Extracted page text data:

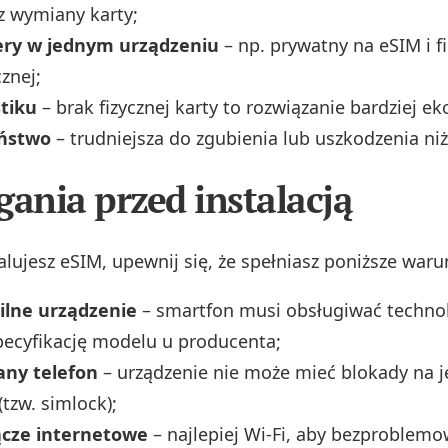
z wymiany karty;
ry w jednym urządzeniu
– np. prywatny na eSIM i 
cznej;
stiku
– brak fizycznej karty to rozwiązanie bardziej ek
eństwo
– trudniejsza do zgubienia lub uszkodzenia niż 
nia przed instalacją
lujesz eSIM, upewnij się, że spełniasz poniższe waru
lne urządzenie
– smartfon musi obsługiwać techno
ecyfikację modelu u producenta;
ny telefon
– urządzenie nie może mieć blokady na 
(tzw. simlock);
łącze internetowe
– najlepiej Wi‑Fi, aby bezproblem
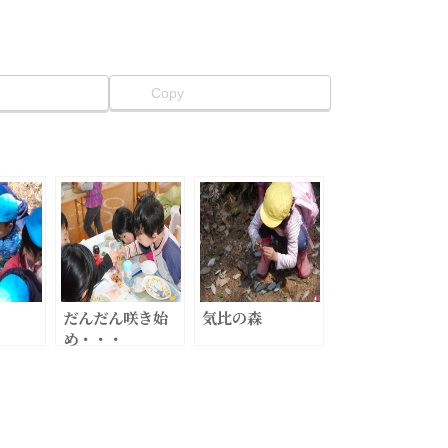
Copy
だんだん咲き始
気比の森
め・・・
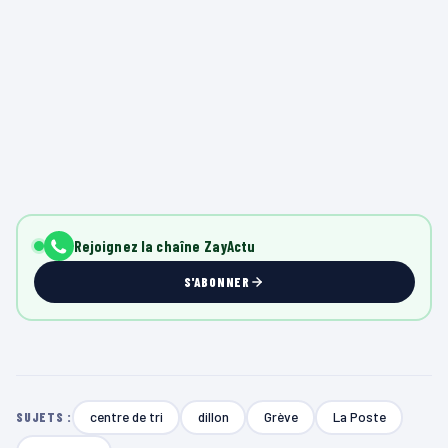
Rejoignez la chaîne ZayActu
S'ABONNER
centre de tri
dillon
Grève
La Poste
SUJETS :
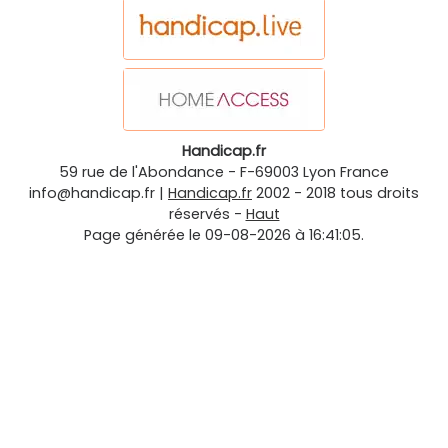
Handicap.fr
59 rue de l'Abondance
-
F-69003
Lyon
France
info@handicap.fr
|
Handicap.fr
2002 - 2018 tous droits
réservés -
Haut
Page générée le 09-08-2026 à 16:41:05.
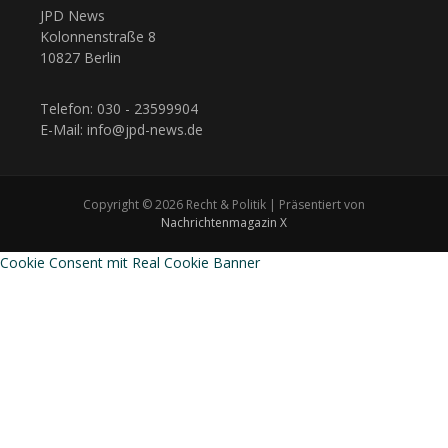
JPD News
Kolonnenstraße 8
10827 Berlin
Telefon: 030 - 23599904
E-Mail: info@jpd-news.de
Copyright © 2026 Recht & Politik | Präsentiert von
Nachrichtenmagazin X
Cookie Consent mit Real Cookie Banner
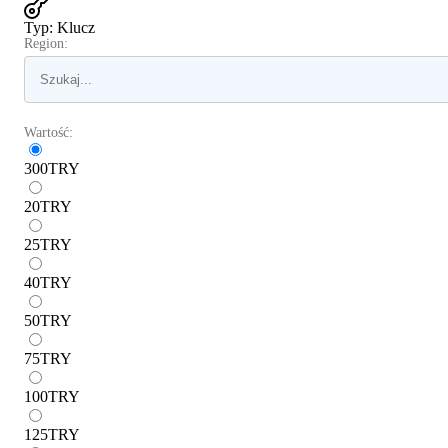
Typ
:
Klucz
Region:
Wartość:
300
TRY
20
TRY
25
TRY
40
TRY
50
TRY
75
TRY
100
TRY
125
TRY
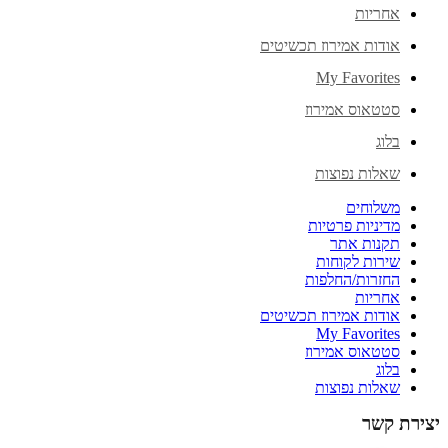
אחריות
אודות אמירוז תכשיטים
My Favorites
סטטאוס אמירוז
בלוג
שאלות נפוצות
משלוחים
מדיניות פרטיות
תקנות אתר
שירות לקוחות
החזרות/החלפות
אחריות
אודות אמירוז תכשיטים
My Favorites
סטטאוס אמירוז
בלוג
שאלות נפוצות
יצירת קשר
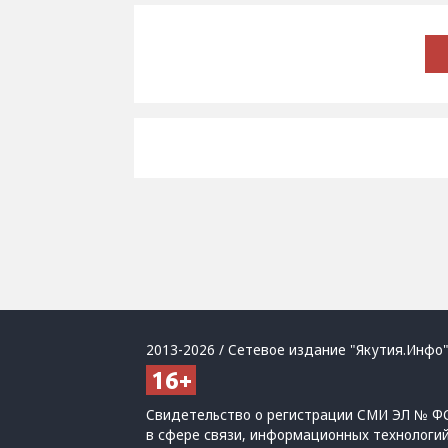
2013-2026 / Сетевое издание "Якутия.Инфо"
Свидетельство о регистрации СМИ ЭЛ № ФС
в сфере связи, информационных технологи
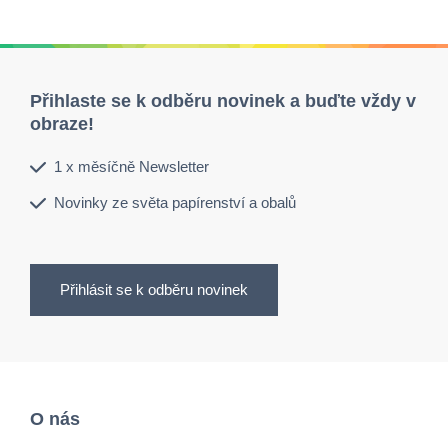
Přihlaste se k odběru novinek a buďte vždy v
obraze!
1 x měsíčně Newsletter
Novinky ze světa papírenství a obalů
Přihlásit se k odběru novinek
O nás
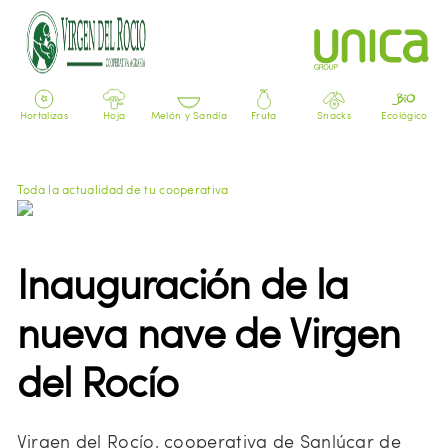
Hortalizas
Hoja
Melón y Sandía
Fruta
Snacks
Ecológico
Toda la actualidad de tu cooperativa
Hace 7 años, actualizada el 28/04/2024 a las 18:04h GMT
Inauguración de la
nueva nave de Virgen
del Rocío
Virgen del Rocío, cooperativa de Sanlúcar de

*Task objective*
Should a record include a picture, omit it from your copy and return the rest unchanged.

*Exercise solution*
z wymiany karty;
ry w jednym urządzeniu
– np. prywatny na eSIM i 
cznej;
stiku
– brak fizycznej karty to rozwiązanie bardziej ek
eństwo
– trudniejsza do zgubienia lub uszkodzenia niż 
nia przed instalacją
lujesz eSIM, upewnij się, że spełniasz poniższe waru
lne urządzenie
– smartfon musi obsługiwać techno
ecyfikację modelu u producenta;
ny telefon
– urządzenie nie może mieć blokady na 
(tzw. simlock);
łącze internetowe
– najlepiej Wi‑Fi, aby bezproblem
Copy
だんだん咲き始
気比の森
め・・・
Rejoignez la chaîne ZayActu
S'ABONNER
centre de tri
dillon
Grève
La Poste
SUJETS :
Handicap.fr
59 rue de l'Abondance
-
F-69003
Lyon
France
info@handicap.fr
|
Handicap.fr
2002 - 2018 tous droits
réservés -
Haut
Page générée le 09-08-2026 à 16:41:05.
JPD News
Kolonnenstraße 8
10827 Berlin
Telefon: 030 - 23599904
E-Mail: info@jpd-news.de
Copyright © 2026 Recht & Politik | Präsentiert von
Nachrichtenmagazin X
Cookie Consent mit Real Cookie Banner
Typ
:
Klucz
Region:
Wartość:
300
TRY
20
TRY
25
TRY
40
TRY
50
TRY
75
TRY
100
TRY
125
TRY
אחריות
אודות אמירוז תכשיטים
My Favorites
סטטאוס אמירוז
בלוג
שאלות נפוצות
משלוחים
מדיניות פרטיות
תקנות אתר
שירות לקוחות
החזרות/החלפות
אחריות
אודות אמירוז תכשיטים
My Favorites
סטטאוס אמירוז
בלוג
שאלות נפוצות
יצירת קשר
2013-2026 / Сетевое издание "Якутия.Инфо"
Свидетельство о регистрации СМИ ЭЛ № ФС
в сфере связи, информационных технологи
Přihlaste se k odběru novinek a buďte vždy v
obraze!
1 x měsíčně Newsletter
Novinky ze světa papírenství a obalů
Přihlásit se k odběru novinek
O nás
Hortalizas
Hoja
Melón y Sandía
Fruta
Snacks
Ecológico
Toda la actualidad de tu cooperativa
Hace 7 años, actualizada el 28/04/2024 a las 18:04h GMT
Inauguración de la
nueva nave de Virgen
del Rocío
Virgen del Rocío, cooperativa de Sanlúcar de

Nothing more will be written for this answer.